2. The parties' assertion and judgment
A. (1) The gist of the Plaintiff’s assertion is that the instant loan contract was concluded at will without authority by C, who is not authorized to represent the Plaintiff, through a tort that forges a seal imprint, etc., and the Plaintiff is not liable for the instant loan, and therefore, there is no obligation of the Plaintiff’s loan to the Defendant.
(2) The summary of the Defendant’s assertion (A) confirmed whether the Plaintiff actually intended to enter into the instant loan contract after receiving the instant loan application and prior to the confirmation of the loan, and whether the Plaintiff was aware of the agreement, as well as making a loan to the Plaintiff after going through the procedure of confirmation on the wired ship seeking the Plaintiff’s consent on the instant loan. Therefore, the instant loan contract is valid as it is concluded according to the Plaintiff’s intention, and therefore, the Plaintiff bears the Defendant’s obligation to pay the loan to the Defendant.
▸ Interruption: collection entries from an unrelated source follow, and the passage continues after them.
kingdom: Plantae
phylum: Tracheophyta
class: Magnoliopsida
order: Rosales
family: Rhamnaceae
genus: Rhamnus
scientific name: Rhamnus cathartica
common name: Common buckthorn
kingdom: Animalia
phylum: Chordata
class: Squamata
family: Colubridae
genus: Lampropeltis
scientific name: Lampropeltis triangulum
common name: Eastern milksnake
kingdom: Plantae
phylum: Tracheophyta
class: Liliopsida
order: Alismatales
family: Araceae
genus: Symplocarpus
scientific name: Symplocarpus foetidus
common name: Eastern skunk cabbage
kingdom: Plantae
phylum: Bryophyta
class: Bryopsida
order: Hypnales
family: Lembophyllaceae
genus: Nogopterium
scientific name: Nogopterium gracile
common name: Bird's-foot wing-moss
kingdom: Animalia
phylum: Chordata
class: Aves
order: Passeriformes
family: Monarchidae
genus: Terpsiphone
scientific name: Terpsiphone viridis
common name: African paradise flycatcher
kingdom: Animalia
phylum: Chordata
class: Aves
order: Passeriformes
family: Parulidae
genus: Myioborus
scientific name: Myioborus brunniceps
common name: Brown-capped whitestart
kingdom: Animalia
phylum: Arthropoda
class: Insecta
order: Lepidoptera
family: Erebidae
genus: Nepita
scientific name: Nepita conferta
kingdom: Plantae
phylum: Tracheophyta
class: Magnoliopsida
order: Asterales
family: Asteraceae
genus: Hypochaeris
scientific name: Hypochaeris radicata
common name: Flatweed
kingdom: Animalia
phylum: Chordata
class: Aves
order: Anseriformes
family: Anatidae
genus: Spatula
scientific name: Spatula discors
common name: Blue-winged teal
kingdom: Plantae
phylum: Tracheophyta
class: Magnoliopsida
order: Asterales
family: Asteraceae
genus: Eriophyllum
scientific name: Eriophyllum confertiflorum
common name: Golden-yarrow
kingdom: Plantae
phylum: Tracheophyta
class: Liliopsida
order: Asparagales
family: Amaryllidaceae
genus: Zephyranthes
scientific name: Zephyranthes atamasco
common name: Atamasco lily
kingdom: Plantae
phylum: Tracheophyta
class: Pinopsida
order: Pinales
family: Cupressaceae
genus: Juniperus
(B) Even if the Plaintiff did not have the intent to conclude the instant loan contract, there are reasonable grounds to believe that C has the right of representation, because the Defendant received the Plaintiff’s driver’s license, the Plaintiff’s certificate of personal seal impression, and the resident registration certificate, and verified the authenticity thereof.
As such, the plaintiff is liable for loans to the defendant in accordance with the legal principles of expression agency.
(C) On October 2013, the Plaintiff became aware of the occurrence of the instant loan.